リレーは地獄そのものだった。レース中、チームとして一緒に走った先輩達に謝りたいと思ったほどまでに。出走直後、早々に息が上がった。動きが鈍い。こんなはずではなかった、もっと動けるはずだと思っても、ロクに練習を積んでいない身体が反応するはずもなかった。かけられる声援が頭の中で空しく響いた。レース後、悔しくて、不甲斐なくて、自分に腹が立った。自身ありげにリレーを走れると言った前夜の自分を恥じた。着実に結果を残している他大学の同期を羨む一方、チームの足を引っ張ることしかしていない自分はチームにとって足手まといであると思った。新体制となり主将に就任したものの、いっそ選手としては区切りをつけ、サポートに回るのもいいのかもしれない。サポート専任の部員が1人でもいれば、部は運営、競技双方において今より上手くまわっていくだろう。そういう道だってあるはずだ。一時は本気でそう思っていた。
それでもなぜか選手を引退することにはならなかった。選手続行を決める何か決定的な機会・理由があったわけでもなく、決意を固めきれないまま再び4月に入ったからという表現が最も妥当だろう。選手を途中で退くという考えは自然消滅した。代わりに、「2回生の時のような過ちは二度と繰り返さない」と強く心に決め、オフトレに取り組むようになった。
3回生のオフトレはあまり覚えてない。主将として先頭に立ち練習に取り組んでいたはずだが、記憶を呼び起こすことができない……。ただ言えることとして、「2回生の全関西と同じ轍は踏まない」という思いを一日たりとも忘れたことはなかった。あの日を決して忘れず、来るシーズンに強くなって還るためにトレーニングした。毎日のように舞い込んでくる(というか自分で入れたものだが)バイトと就活にも取り組みつつ、ヒマさえあればYouTubeや自らの動画フォルダで他者と自分の滑りを比較したり、少しの時間でローラーや、そうでなくてもエアーでフォームを確認したり。日々の練習で感じた、あるいは指摘された課題点に対し改善に向けた意識や身体の動かし方を考え、実践する。それによって得られた感触と実際の動きを撮影された動画によって照合し、新たな課題点を発見しては再び改善へ動く。。。3回生となり、主将として部の先頭に立ち結果を出さないといけないと自らにプレッシャーをかけていた。それが自らの外に漏れ出ていた(と自覚している)こともあり、この1年はかなりカリカリしていた。後々、この1年間を当時の1回生に聞くと「岩瀬さんは熱かった。ただその熱さが少しオーバーになっていた時期もあった。」とか「最初は話しかけたら何を言われるか分からないほど近づきづらかった」と言われた。かなり反省している。結果を追い求める一選手としての立場と、チームを俯瞰し束ねる主将としての立場、両者をバランス良く立てることは、僕にとって少なくともこの1年間では難しかったのだった。その点、同期や先輩方には様々助けられた。多様な人間の集合体である部活という組織が、多彩な人間性をもつ人たちによって誰か一人に頼りきりになるのではなく支えられ、なんとか1年間を完走することができた。記録は出ないが、実はどのレースよりも長く、考えることが多かったのがこの「主将としての1年間」というレースだったのかもしれない。

● **資料**

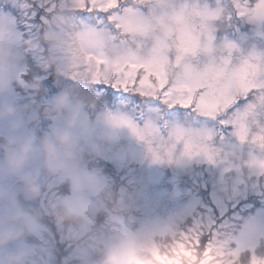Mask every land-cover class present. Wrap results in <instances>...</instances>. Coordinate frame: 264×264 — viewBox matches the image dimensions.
Here are the masks:
<instances>
[{
	"label": "rangeland",
	"instance_id": "1",
	"mask_svg": "<svg viewBox=\"0 0 264 264\" xmlns=\"http://www.w3.org/2000/svg\"><path fill=\"white\" fill-rule=\"evenodd\" d=\"M120 4L109 23L80 11L79 0H0V106L15 109L0 121V144L14 125L37 144L62 126L47 112L63 93L79 112L73 162L49 172L41 156L26 169L38 195L0 171V259L155 264L153 248L184 245L196 264L205 251L211 264H240L245 250L250 264H264V149L254 142L264 134V0ZM137 76L142 96L120 80ZM163 89L176 99L214 96L199 115L230 101L228 113L169 110L150 99ZM86 93L94 101L111 93L114 106L99 98L91 109ZM59 206L78 221H66Z\"/></svg>",
	"mask_w": 264,
	"mask_h": 264
},
{
	"label": "clouds",
	"instance_id": "2",
	"mask_svg": "<svg viewBox=\"0 0 264 264\" xmlns=\"http://www.w3.org/2000/svg\"><path fill=\"white\" fill-rule=\"evenodd\" d=\"M109 54H115L111 49H106ZM63 54L71 55L65 47ZM15 109L11 106H0V121L13 117ZM48 115L62 116V126L53 127L43 136L39 144L31 135L16 136L19 125H14L4 144H0L3 158L0 160V171L18 176L23 181L32 196L39 194V186L33 175L27 174L26 169L34 158L43 157L49 172H56L68 167L74 159L77 146L75 131L79 112L67 93H63L50 102ZM3 241H0V245ZM0 248H3L0 246ZM0 264H18L17 259H0Z\"/></svg>",
	"mask_w": 264,
	"mask_h": 264
},
{
	"label": "snow or ice",
	"instance_id": "3",
	"mask_svg": "<svg viewBox=\"0 0 264 264\" xmlns=\"http://www.w3.org/2000/svg\"><path fill=\"white\" fill-rule=\"evenodd\" d=\"M81 7L79 8L80 11H86V12H94L103 14L108 18V22L111 23L114 16L113 13H118L122 5L120 4V0H79ZM95 59V62L98 65L107 63L106 61L94 58L89 56L88 60ZM246 72L253 71L252 69H246ZM139 79L140 77L137 76L134 81L129 83L126 80L120 79L123 83V89L125 91L131 90L132 92L136 93L139 96H142L140 93L136 92L135 89L139 86ZM252 87L248 89H244V91H252ZM143 91V90H142ZM234 91L238 90H232L226 95L230 96ZM145 97V96H144ZM155 100L157 103L162 105L163 107H166L169 110L172 109H183L186 112H191L193 114L198 115L199 117L209 118V119H223L224 116H221L220 113L223 112L226 116L229 110V104L228 103H222L216 111L211 116L206 115H199L200 109L197 107L198 105L202 107H210L213 104H215V97L214 96H201L197 95L192 97L191 99L183 98V99H176L173 97H170L166 94V89L161 90V94L159 96L150 98ZM240 127H241V138H244L245 133L247 132V128L244 126L243 118H241L240 121ZM259 143L260 147L264 149V134H261L255 138V141ZM185 154H188L190 149L185 148L184 149ZM262 168H264V164L261 165ZM187 235V234H185ZM190 243H194L195 247H200V241L199 239H196L194 242L190 241ZM179 251L176 249L168 250L165 246V250H161L158 247H155L151 250V256L153 261H155V264H185V260L181 259L182 257L185 258L187 261H190L191 264H196L197 257L193 252L185 250L184 245H178ZM205 259L203 261H200V264H211L212 257L210 255V251H205L204 253ZM129 264H151V262H145L136 258H130ZM254 264H256L254 260Z\"/></svg>",
	"mask_w": 264,
	"mask_h": 264
},
{
	"label": "trees",
	"instance_id": "4",
	"mask_svg": "<svg viewBox=\"0 0 264 264\" xmlns=\"http://www.w3.org/2000/svg\"><path fill=\"white\" fill-rule=\"evenodd\" d=\"M88 90L90 91L91 89L88 88ZM89 91H88V93H89ZM90 92H91V91H90ZM88 93H86L87 96H88V98H91V96H90ZM101 96H102V97H98V98H96L95 101L91 98V99L89 100V103H91V102H100L99 98H102V99H108L107 101H110V102H111L112 97H113V96L111 95V93H110L109 95H108V94H103V95H101ZM122 97H123V96H122ZM123 98H125V97H123ZM110 99H111V100H110ZM128 100H131V101H128ZM128 100H127V102H132V101H133L132 99H128ZM110 102H109V103H110ZM57 210H58V213H59L60 215H63V217H64V219H65L66 221H69L70 223H71V221H72L73 223H75V222L78 221V217H76L73 213L68 212V210L65 209L63 206H59V207L57 208ZM261 248H262V247L257 248V249L255 250V252L257 253ZM250 257H251V252H250V251H248V250L243 251V252L240 254V256H239V262H240V264H250Z\"/></svg>",
	"mask_w": 264,
	"mask_h": 264
}]
</instances>
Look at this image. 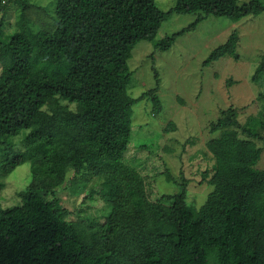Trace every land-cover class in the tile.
<instances>
[{"label":"trees","instance_id":"obj_1","mask_svg":"<svg viewBox=\"0 0 264 264\" xmlns=\"http://www.w3.org/2000/svg\"><path fill=\"white\" fill-rule=\"evenodd\" d=\"M263 11L262 0H177L169 10L156 0H57L53 31L26 25L0 35V141L29 130L24 149L6 145L0 171L33 161L34 175L20 204L0 207V264H264L263 109L242 122L230 106L210 123L222 133L207 142L215 163L204 178L214 187L200 207L184 178L178 192L152 200L150 181L123 160L135 103L148 98L163 110L158 73L156 87L129 92L135 45L154 41L175 13L196 20L157 41L161 50L209 16ZM238 42L233 30L204 65L239 58ZM263 73L264 57L253 79ZM258 99L264 106V93ZM70 173L102 180L85 198L99 192L111 210L90 229L69 220L57 196Z\"/></svg>","mask_w":264,"mask_h":264},{"label":"rangeland","instance_id":"obj_2","mask_svg":"<svg viewBox=\"0 0 264 264\" xmlns=\"http://www.w3.org/2000/svg\"><path fill=\"white\" fill-rule=\"evenodd\" d=\"M247 0H240L244 2ZM264 2V0H262ZM177 0H156L163 10L175 6ZM57 0H0V35L3 39L24 26L33 31L50 30L56 26ZM196 20L194 14H173L164 22L154 41H139L129 59L132 80L129 92L139 97L157 86L163 110L155 113L153 103L145 98L134 105L132 136L123 160L136 167L150 181L149 197L161 199L163 194L180 190L179 182L189 180L188 201L200 207L213 189L205 173L215 163L207 142L221 135L211 132L210 123L217 120L230 106L239 109L244 122L264 106L258 99L264 93V73L256 80L253 75L264 57V11L240 21L226 16H209L194 30L177 36L169 50L155 46L157 41L188 27ZM233 30L238 31L239 58L225 57L204 65L212 50L225 42ZM230 78L236 82L228 85ZM69 104L78 110L77 104ZM47 108H50L48 106ZM29 130L10 135L0 141V160L6 157V145L24 149V138ZM264 169V150L257 164ZM33 161L17 166L11 173L0 171V207L22 202L21 192L33 180ZM102 180L82 174L76 179L72 173L57 190L61 203L70 212L68 219L90 229L106 217L111 206L97 192L94 199H86Z\"/></svg>","mask_w":264,"mask_h":264}]
</instances>
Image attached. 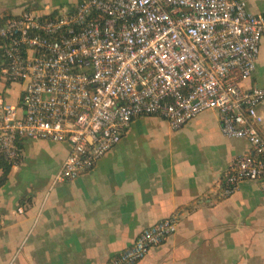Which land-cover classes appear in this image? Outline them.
<instances>
[{"label": "built area", "instance_id": "1", "mask_svg": "<svg viewBox=\"0 0 264 264\" xmlns=\"http://www.w3.org/2000/svg\"><path fill=\"white\" fill-rule=\"evenodd\" d=\"M263 41L264 14L247 0H81L0 18V76L23 85L16 104L0 96V153L16 165L25 140L66 142L56 181H71L137 117L156 115L178 130L213 110L225 136L252 146L224 172L217 197L244 180L264 192V86H242ZM179 221L175 213L144 228L109 264L139 263Z\"/></svg>", "mask_w": 264, "mask_h": 264}, {"label": "crops", "instance_id": "2", "mask_svg": "<svg viewBox=\"0 0 264 264\" xmlns=\"http://www.w3.org/2000/svg\"><path fill=\"white\" fill-rule=\"evenodd\" d=\"M81 0H0V16ZM264 14V0H247ZM264 86V41L245 88ZM23 85L0 76V96L16 104ZM260 110L264 115V104ZM22 159L0 185V264H109L141 231L181 206L178 230L137 264H264V192L244 180L229 197L215 189L233 161L252 153L229 138L208 110L174 130L156 115L135 118L121 142L71 181H56L66 142L25 140ZM3 174L0 168V177Z\"/></svg>", "mask_w": 264, "mask_h": 264}, {"label": "trees", "instance_id": "3", "mask_svg": "<svg viewBox=\"0 0 264 264\" xmlns=\"http://www.w3.org/2000/svg\"><path fill=\"white\" fill-rule=\"evenodd\" d=\"M10 17H12V15L9 14V13H7V12H4V13L0 16V18H2V19H4V20L9 19ZM12 166H13V165H11V164L5 159L4 155H3L2 153H0V168H2V170H3V174H2V176L0 177V185L4 184V183L6 182V180H7V178H8L9 171H10V169H11ZM217 198H218V200H219V199H220V200L222 199V198H220V197H217ZM190 209H192L191 205H188V206H181V207L177 210L176 214H182V213H184L185 211L190 210Z\"/></svg>", "mask_w": 264, "mask_h": 264}]
</instances>
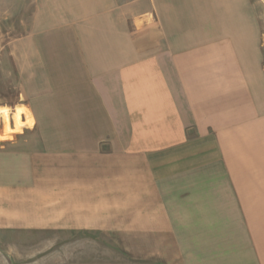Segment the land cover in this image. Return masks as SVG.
Masks as SVG:
<instances>
[{
	"label": "crops",
	"instance_id": "crops-1",
	"mask_svg": "<svg viewBox=\"0 0 264 264\" xmlns=\"http://www.w3.org/2000/svg\"><path fill=\"white\" fill-rule=\"evenodd\" d=\"M0 31L32 119L0 148V230L264 264V0H0Z\"/></svg>",
	"mask_w": 264,
	"mask_h": 264
},
{
	"label": "rangeland",
	"instance_id": "rangeland-1",
	"mask_svg": "<svg viewBox=\"0 0 264 264\" xmlns=\"http://www.w3.org/2000/svg\"><path fill=\"white\" fill-rule=\"evenodd\" d=\"M8 42V32L0 31V109H9L7 127L15 129L11 109L24 103V79L10 61ZM4 128L0 115V136ZM23 131L0 139V148ZM122 241L103 232L0 230V264H158L139 261L127 252L129 240Z\"/></svg>",
	"mask_w": 264,
	"mask_h": 264
},
{
	"label": "clouds",
	"instance_id": "clouds-1",
	"mask_svg": "<svg viewBox=\"0 0 264 264\" xmlns=\"http://www.w3.org/2000/svg\"><path fill=\"white\" fill-rule=\"evenodd\" d=\"M8 112H9V109L7 107L0 109V113H3V119H4V123H5L4 135L0 136V139H3V138L11 139L12 137L9 135V133H11L12 131L19 132L22 130L23 125L21 124L20 115H21V113H27V109L24 107H19L16 109V113H15V125H16V127L14 130L7 127ZM27 124L29 127L32 125V119H31L30 115L28 117Z\"/></svg>",
	"mask_w": 264,
	"mask_h": 264
},
{
	"label": "bare ground",
	"instance_id": "bare-ground-1",
	"mask_svg": "<svg viewBox=\"0 0 264 264\" xmlns=\"http://www.w3.org/2000/svg\"><path fill=\"white\" fill-rule=\"evenodd\" d=\"M24 113H21V115H20V119H21V124L24 126L25 124H27V122L25 123L23 120H22V115H23ZM0 115H3V113H0ZM2 117V116H1ZM8 118H9V112H8ZM9 126V125H8ZM14 130V129H13ZM13 132V131H12ZM12 132L11 133H9V134H12ZM4 139V138H3Z\"/></svg>",
	"mask_w": 264,
	"mask_h": 264
}]
</instances>
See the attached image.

● **やること**
1. 本文で、どのレースよりも長く、考えることが多かったかもしれないとされているのは何か。
2. 主将としての1年を振り返る本文の続きを、最後の文の後から書き進めよ。

● **課題ごとの回答**
1. 「主将としての1年間」というレースである。

2.
プレイヤーとマネジメントの両立に悩みながら突入したシーズンは、いま振り返ると4年間におけるターニングポイントだった。シーズン最序盤から感覚と実際の動きが一致し、自分のやりたかった動きが実現できるようになっていた。それは結果にも表れ、目に見える形で成長を実感することができた。「2回生の時のような過ちは二度と繰り返さない」。前年シーズン後に心に決めた思いを持ち続け、トレーニングに取り組んできた1年間が決して無駄ではなかったと思え、何だか報われた気分になった。同時に、自らが先頭に立ち結果を出すということが部員を鼓舞する手段であると認識し、自分はそれによって阪大スキー部に貢献するのだという一種の居場所を見つけられたのだった。主将を務めてきた諸先輩方のように、言葉が卓越するような人ではなかった。気持ちだけでなく、実のある言葉をもってチームをまとめる、そういう主将でありたいと思っていたが、ついになれなかった。その代わりと言ってはおこがましいが、日頃の姿勢やシーズン中の結果によって自分という人物を他に示し、それによって阪大スキー部という組織を引っ張ることができたのではないかと思っている。
4回生の1年間は比較的自由にさせてもらった。前年度の反省から、下回生に目を配り、技術的な指導をする時間を多く確保しようと心がけた。本来であれば3回生の幹部代から行うべきことであったのだろうが、結果を出すことに執着しすぎる余り、後輩たちに技術的に教えるということが疎かになっていたことを反省した。従って、自分なりにこれまで先輩方や服部さんから教えられてきたことを解釈し、各人の滑りに当てはめた上で助言する試みを自主的に始めた。しかしこれがなかなか難しかった。自分自身にはスッと入ってきたような感覚も、他の人にはハマらない。逆に、自身では違和感があり消化できなかった感覚がハマることもあった。その人にとっての最適を探し出すことがこんなにも難しいことなのか、普段自分が滑っている感覚を動きの中で言語化して捉えることがこんなにも難しいことなのかと、遅ればせながら気づいた。同時に、自分にとってハマる感覚を植え付けてくれた先輩方や服部さんの「教える技術」の高さを改めて実感した。結局のところ、ただの自己満足で終わってしまったような気がする。将来に渡る課題である。
↑4回生。白馬。コロナがなければもっと早く白馬で合宿したかった…。
ラストシーズンはたっぷりと過ごした。旭岳から名寄、野沢、大山、飯山、八幡平、鹿角、妙高、、、転々としつつ、レースに出た。3回生の時よりも明らかに実力を伸ばせていることが素直に嬉しかった。同時に、それでも遥かに埋まらないトップ選手の高い壁をひしひしと感じた。競技経験の差は歴然、フィジカル・テクニック共に及ぶべくもない。それでも何とか食らいつこうとした。彼らからすれば歯牙にもかけないような存在だろうが、何か学べることはないか。見て、感じて、自分に落とし込もうとした。インカレのスケーティングで目標としていたSAJポイント200を切れた時、その努力が結実したような気がした。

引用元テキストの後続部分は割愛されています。